Alexandra Navrotsky, the brilliant and witty professor from the University of California, Davis, set the stage with her opening presentation by observing that there are striking commonalities between earth science and materials science. “The Materials Genome Initiative,” she said, “means different things to different people. It is up to the communities to define.” In her assessment, MGI means starting from first principles and CalPhaD-type calculations, mining data from databases, and designing new, smarter experiments. “Putting these together in a holistic fashion is the MGI,” she says.
Much common ground exists between the geosciences and materials science—both need structural, thermodynamic, and physical property data. Phase diagrams are very important in both fields. Both fields need kinetic and mechanistic information for modeling of impossible-to-observe phenomena, like the geoscience of Jupiter, for example.
Narrowing the idea somewhat, Krishna Rajan from Iowa State University, said, “MGI is about doing new science to solve pressing issues,” implying that new science should be driving solutions to new and urgent issues, not to incrementally improving existing technology.
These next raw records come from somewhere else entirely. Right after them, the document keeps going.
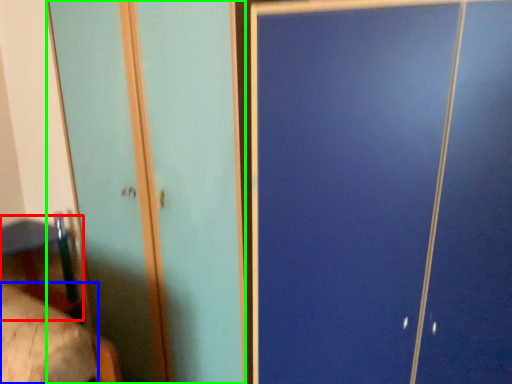
Question: Which object is the farthest from table (highlighted by a red box)? Choose among these: mattress (highlighted by a blue box) or screen door (highlighted by a green box).

Choices:
 (A) mattress
 (B) screen door

Answer: (A)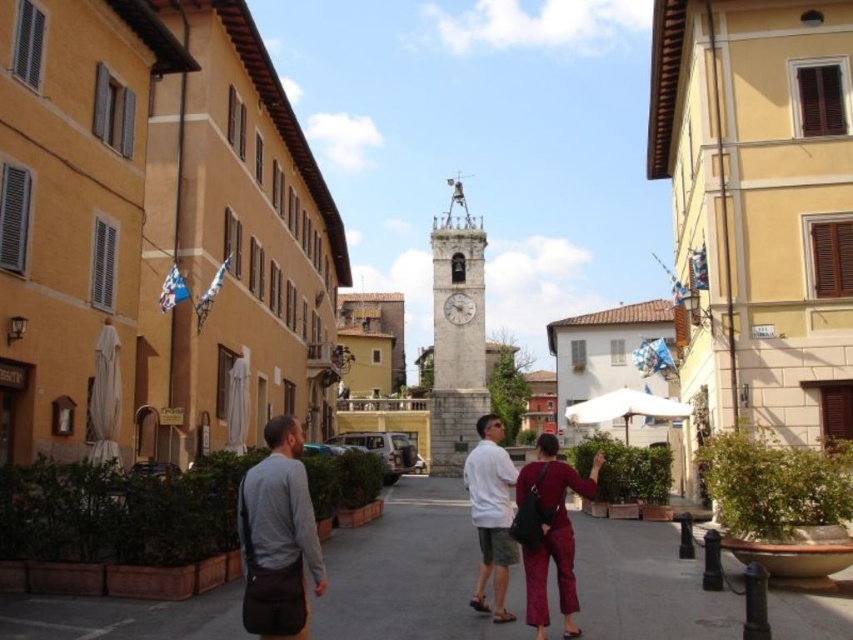
Between point (607, 627) and point (543, 596), which one is positioned in front?

Positioned in front is point (607, 627).

Who is more distant from viewer, (169, 605) or (547, 477)?

Positioned behind is point (547, 477).

Between point (434, 532) and point (537, 609), which one is positioned behind?

Point (434, 532)

Identify the location of dark gray asphalt at center. The width and height of the screenshot is (853, 640). (410, 572).

Is dark gray asphalt at center below gray fabric bag at lower left?

Yes, dark gray asphalt at center is below gray fabric bag at lower left.

Is dark gray asphalt at center smaller than gray fabric bag at lower left?

No, dark gray asphalt at center is not smaller than gray fabric bag at lower left.

Does point (369, 627) come closer to viewer compared to point (289, 476)?

No, (369, 627) is further to viewer.

You are a GUI agent. You are given a task and a screenshot of the screen. Output one action in this format:
    pyautogui.click(x=<x>, y=<y>)
    Task: Click on the dark gray asphalt at center
    Image resolution: width=853 pixels, height=640 pixels.
    Given the screenshot: What is the action you would take?
    pyautogui.click(x=410, y=572)

Can you confirm if maroon fabric pants at center is positioned above gray fabric bag at lower left?

No.

Between maroon fabric pants at center and gray fabric bag at lower left, which one has less height?

gray fabric bag at lower left is shorter.

Is point (492, 472) less distant than point (289, 476)?

No, it is behind (289, 476).

I want to click on maroon fabric pants at center, so click(532, 516).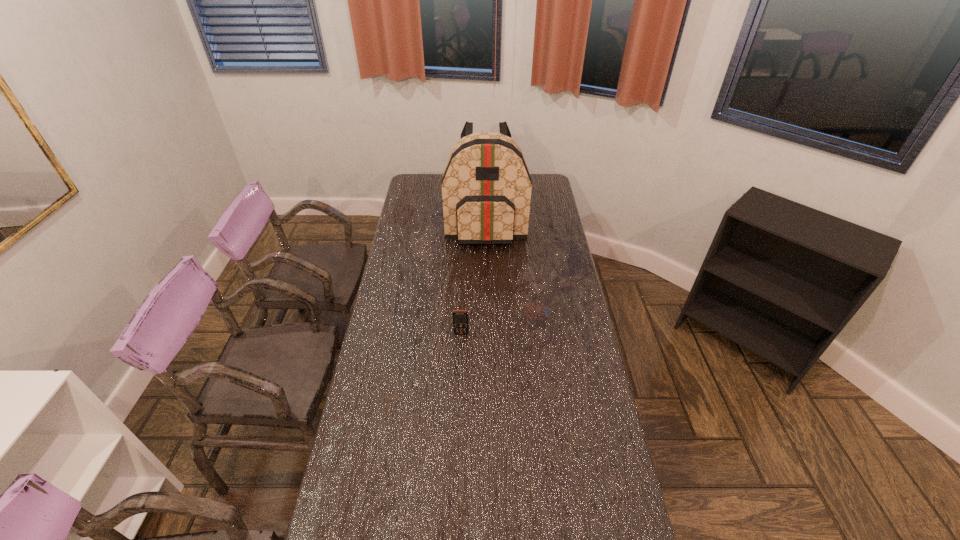
Where is `free space at the far edge of the desktop`? This screenshot has height=540, width=960. free space at the far edge of the desktop is located at coordinates (439, 192).

Image resolution: width=960 pixels, height=540 pixels. Identify the location of free region at the left edge of the desktop. (401, 405).

Identify the location of vacant space at the right edge of the desktop. The width and height of the screenshot is (960, 540). pos(547,328).

The image size is (960, 540). In order to click on free space between the backpack and the second farthest object in this screenshot , I will do `click(512, 267)`.

Find the location of a particular element. The height and width of the screenshot is (540, 960). vacant point located between the tallest object and the cellular telephone is located at coordinates (473, 278).

Where is `free space that is in between the shortest object and the second tallest object`? free space that is in between the shortest object and the second tallest object is located at coordinates (499, 322).

Locate an element on the screen. This screenshot has width=960, height=540. object identified as the closest to the second farthest object is located at coordinates (460, 317).

Select which object is the second closest to the backpack. Please provide its 2D coordinates. Your answer should be formatted as a tuple, i.e. [(x, y)], where the tuple contains the x and y coordinates of a point satisfying the conditions above.

[(460, 317)]

At what (x,y) coordinates should I click in order to perform the action: click on vacant area that satisfies the following two spatial constraints: 1. on the front face of the backpack; 2. on the left side of the second shortest object. Please return your answer as a coordinate pair (x, y). This screenshot has height=540, width=960. Looking at the image, I should click on (488, 311).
Incremental improvements may not be compelling to the business world, anyhow. For example, why would a company that specializes in refurbishing thermal barrier coatings be interested in a coating that lasts twice as long? To them, that looks like half as much work (read revenue). Similarly, a materials improvement that would require expensive retooling of a fabrication line may not be worth the trade-off.
The materials science and geoscience community share some common frustrations, for example, with the difficulty of modeling across multiple scales, especially length scales. This is true whether modeling the transition from the nanoscale to the mesoscale, or from meters to kilometers. Time scales matter, too. Modeling of processes that occur in picoseconds is challenging, but so is modeling of processes that occur in light years.
Given the challenges, what can modeling offer? Ram Seshadri from the University of California, Santa Barbara (and coorganizer of the workshop with Carnegie Mellon’s Gregory Rohrer) says, “looking at large data sets tells you where you will be wasting your time.” And the role of computation, according to Michelle Johannes of the Naval Research Laboratory, is to give experimentalists a “rough directional map, an explanation of trends, and suggestions for optimization of properties.” In return, the materials mathematicians need property data and characterization information (such as crystal structures) from the experimentalists.
All in attendance seemed to agree that access to data (that they liked) was a challenge with no easy (or cheap) solutions. There also seemed to be consensus that multidisciplinary dialog is extremely valuable, and this is an area where technical societies such as ACerS or the American Geophysical Union can help, perhaps by organizing multidisciplinary symposia, special issues of journals, or workshop-like meetings. (Last October, ACerS, took a step in this direction by setting up a structure for “Technical Interest Groups.” The idea of the TIGS is to provide a way for Society members and non-members to come together on a topic of mutual interest that does not really have a “home” in any particular society.)
Much of the discussion on data focused on the need for single crystal property data. The single crystal data gets you as close as possible to values for intrinsic properties. However, with a few exceptions, most engineered materials are not single crystals. Does that mean “junky” data is without value? Hardly! As one participant noted, much of the functionality of engineered materials we use today arises from their “junkiness,” whether from impure compositions or process effects or elsewhere.
There was much more, of course. The group will publish a report on the workshop in the ACerS Bulletin, which will capture in detail the issues, challenges, opportunities—and payoffs—of multidisciplinary approaches to materials discovery.